Korban mengalami luka berat dan saat ini masih menjalani perawatan intensif di RSUP Dr. M. Djamil Padang.
Berdasarkan informasi yang dihimpun dari sumber yang enggan disebutkan identitasnya, korban diketahui merupakan seorang dosen di Poltekkes Kemenkes Padang yang berlokasi di kawasan Siteba, Kecamatan Nanggalo, Kota Padang.
Peristiwa tersebut sontak mengundang perhatian civitas akademika dan masyarakat sekitar karena terjadi pada jam aktivitas kampus mulai berlangsung.
Menurut sumber, korban ditemukan dalam kondisi mengalami luka serius setelah insiden yang diduga terjadi di salah satu gedung kampus tempat yang bersangkutan beraktivitas sehari-hari.
Korban kemudian segera mendapatkan pertolongan dan dilarikan ke RSUP Dr. M. Djamil Padang untuk memperoleh penanganan medis lebih lanjut.
Hingga kini, kondisi korban masih dalam penanganan intensif tim medis rumah sakit.
Meski demikian, identitas lengkap korban belum dipublikasikan dan penyebab pasti kejadian tersebut juga masih belum diketahui.

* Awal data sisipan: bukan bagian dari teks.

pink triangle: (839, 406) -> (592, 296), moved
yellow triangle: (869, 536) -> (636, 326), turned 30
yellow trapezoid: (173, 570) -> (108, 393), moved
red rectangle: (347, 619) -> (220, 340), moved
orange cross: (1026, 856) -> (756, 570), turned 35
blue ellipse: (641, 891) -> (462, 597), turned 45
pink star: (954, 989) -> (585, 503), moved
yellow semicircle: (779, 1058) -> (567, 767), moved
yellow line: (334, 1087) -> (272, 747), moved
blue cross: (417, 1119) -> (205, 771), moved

Belum dapat dipastikan apakah insiden tersebut merupakan kecelakaan, akibat kondisi medis tertentu, atau terdapat faktor lain yang melatarbelakanginya.
Sementara itu, pihak kepolisian mengaku belum menerima laporan resmi terkait peristiwa tersebut.

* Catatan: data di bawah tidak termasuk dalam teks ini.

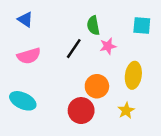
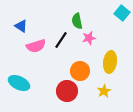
blue triangle: (25, 19) -> (21, 26), moved
cyan square: (142, 25) -> (122, 13), moved, turned 35
pink semicircle: (29, 56) -> (36, 46), moved

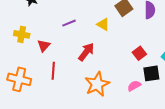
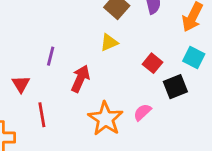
purple line: (69, 23) -> (51, 56), moved, turned -40
yellow triangle: (103, 24) -> (109, 43), moved, turned -40
pink semicircle: (134, 86) -> (142, 112), moved

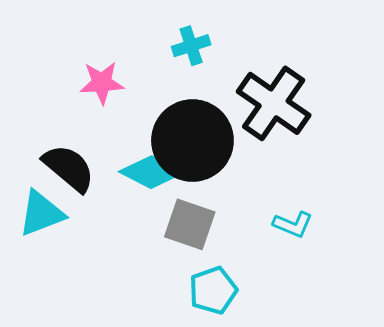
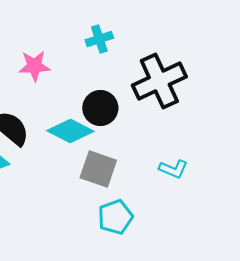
black cross: (274, 103) -> (159, 81), turned 30
black circle: (192, 141) -> (100, 108), size x0.6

Belum adanya laporan dan minimnya informasi yang beredar membuat proses pengumpulan data dan pendalaman peristiwa masih terus berlangsung.
Di sisi lain, pihak kampus juga belum mengeluarkan pernyataan resmi terkait insiden yang menimpa salah seorang tenaga pengajarnya tersebut.
Kejadian ini pun memunculkan berbagai pertanyaan di tengah masyarakat, terutama terkait kronologi, sistem keamanan gedung, serta kondisi korban sebelum peristiwa terjadi.
Namun demikian, publik diimbau untuk tidak berspekulasi dan tidak menyebarkan informasi yang belum terverifikasi sampai ada penjelasan resmi dari pihak berwenang.
Hingga berita ini diturunkan, aparat terkait dan pihak kampus masih diharapkan segera memberikan keterangan resmi guna menghindari beredarnya informasi yang simpang siur di tengah masyarakat.